Noch ist die Hotelbranche dabei, sich auf saudische Gäste einzustellen - vielerorts fehlen noch Halal-Gerichte und islamische Gebetsräume. Bildrechte: Pressestelle Ressort Bukowel / Pawlo Sarowezkyj

Herausforderung für ukrainische Tourismus-Branche

Für die ukrainische Tourismus-Branche ist es allerdings eine Herausforderung, sich von heute auf morgen auf die Bedürfnisse der neuen Gäste einzustellen. So gibt es selbst in Kiew nicht mal zehn Arabisch sprechende Guides. Und während das Halal-Menü in Restaurants der Hauptstadt kein Problem ist, ist es in Lwiw und den Karpaten alles andere als eine Selbstverständlichkeit. Zudem vermissen die Saudis etwa in den Hotels Gebetsräume, wobei viele Einrichtungen inzwischen zumindest die Gebetsteppiche zur Verfügung stellen.

Schaf im Hotelzimmer geschächtet?

Doch die Lage ändert sich schnell. In Bukowel trifft man immer häufiger auf Anzeigen und Speisekarten auf Arabisch. Während des islamischen Opferfestes, das in diesem Jahr Ende Juli gefeiert wurde, boomte die Werbung für den Verkauf von Opfer-Schafen.
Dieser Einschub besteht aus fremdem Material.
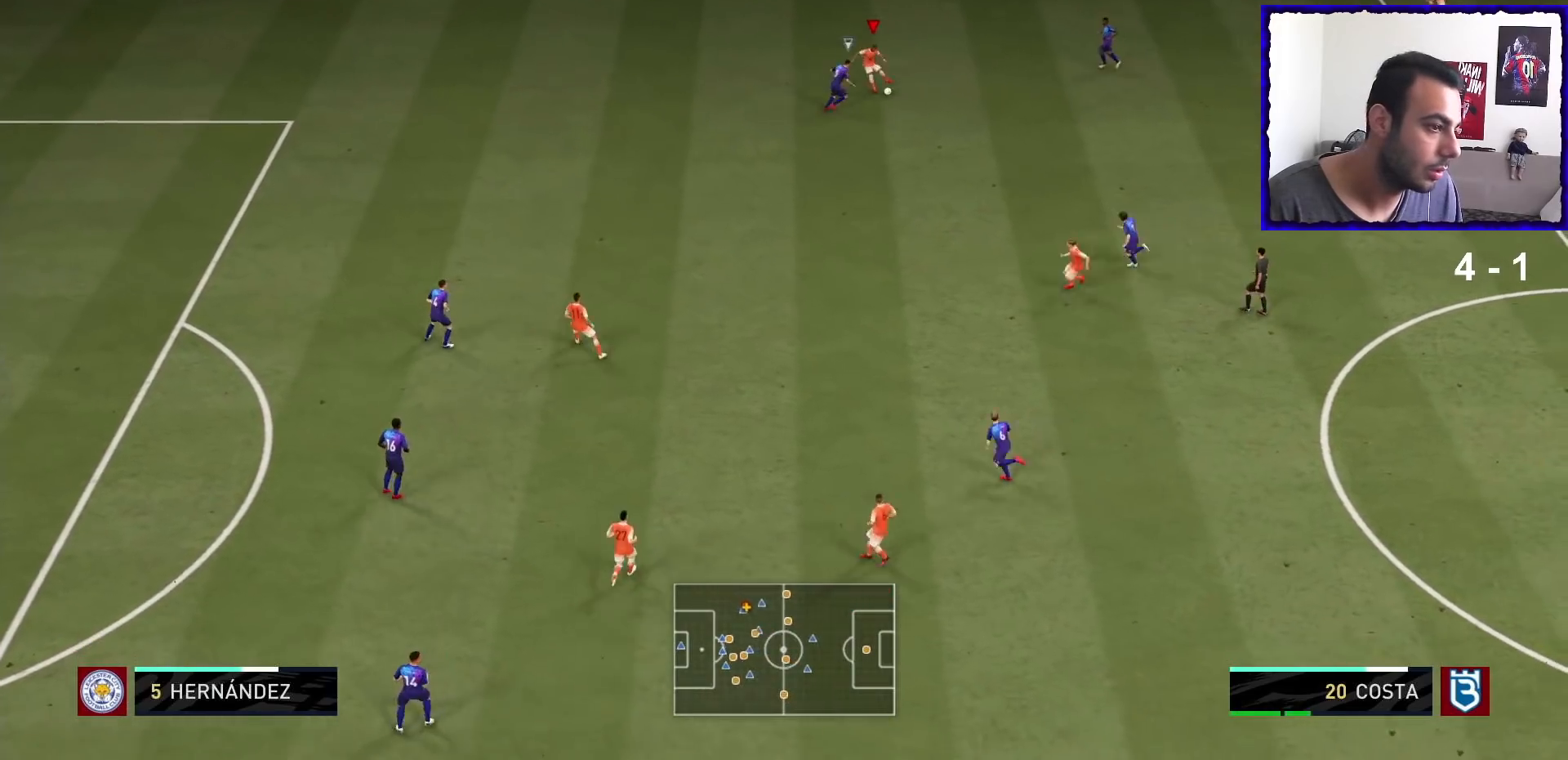
{"buttons": [], "left_stick": "center", "right_stick": "center", "events": []}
Seitdem kursiert das Gerücht von einem Schaf, das nach allen Regeln des islamischen Rituals direkt im Zimmer eines Hotels in Bukowel geopfert wurde.

Weil die Saudis kaum Alkohol trinken, dafür aber große Shisha-Fans sind, stehen die Wasserpfeifen inzwischen in den Kneipen und Kaffeehäusern in den Karpaten fast überall zur Verfügung - was wiederum nicht allen ukrainischen Touristen gefällt. "Doch insgesamt gibt es kaum Konflikte. Die Saudis sind ja keine Party-Touristen und kommunizieren ohnehin wenig mit den Einheimischen", sagt Reiseveranstalter Ruslan. "Daher sind die Ukrainer meistens nur verwundert, dass plötzlich so viele Saudis in ihrem Land unterwegs sind, mehr aber auch nicht."

In der Ukraine geht man davon aus, dass viele Araber auch im nächsten Sommer wiederkommen werden. Bildrechte: Pressestelle Ressort Bukowel / Pawlo Sarowezkyj

Hält der Ansturm der Saudis an?

Die Aussichten sind gut, dass viele Saudis auch im Sommer 2022 wieder in die Ukraine kommen werden. Die Tourismus-Branche bereitet sich jedenfalls schon jetzt darauf vor. Für sie waren die Besucher aus Saudi-Arabien in diesem Sommer trotz aller nötigen Umstellung ein absoluter Glücksfall und für manchen Betrieb sogar die Rettung in der Corona-Pandemie.